**WORK INSTRUCTIONS**
Retype the text lines of every entry below character for character, leaving the pictures out of your answer.

Start of RECORDS FOR THE TASK

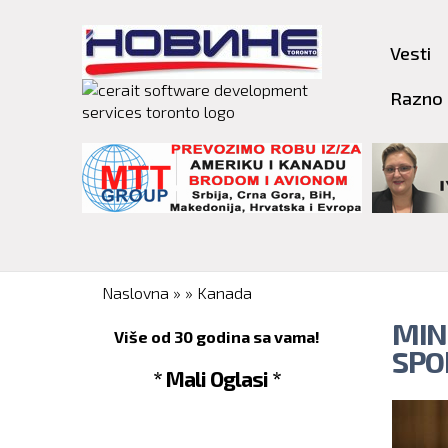
Vesti
Razno
You are here
Naslovna
»
»
Kanada
MIN
Više od 30 godina sa vama!
SPO
* Mali Oglasi *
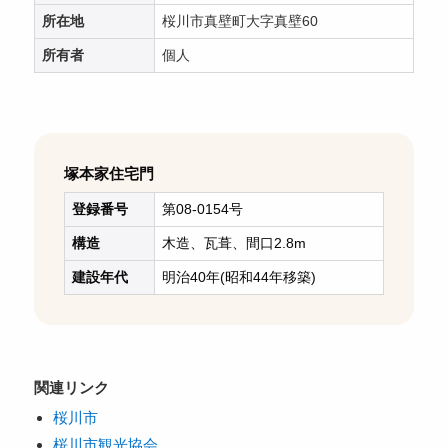
所在地
桜川市真壁町大字真壁60
所有者
個人
塚本家住宅門
登録番号
第08-0154号
構造
木造、瓦葺、間口2.8m
建設年代
明治40年(昭和44年移築)
関連リンク
桜川市
桜川市観光協会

End of RECORDS FOR THE TASK

**SOLUTION BELOW**
Vesti
Razno
You are here
Naslovna
»
»
Kanada
MIN
Više od 30 godina sa vama!
SPO
* Mali Oglasi *
所在地
桜川市真壁町大字真壁60
所有者
個人
塚本家住宅門
登録番号
第08-0154号
構造
木造、瓦葺、間口2.8m
建設年代
明治40年(昭和44年移築)
関連リンク
桜川市
桜川市観光協会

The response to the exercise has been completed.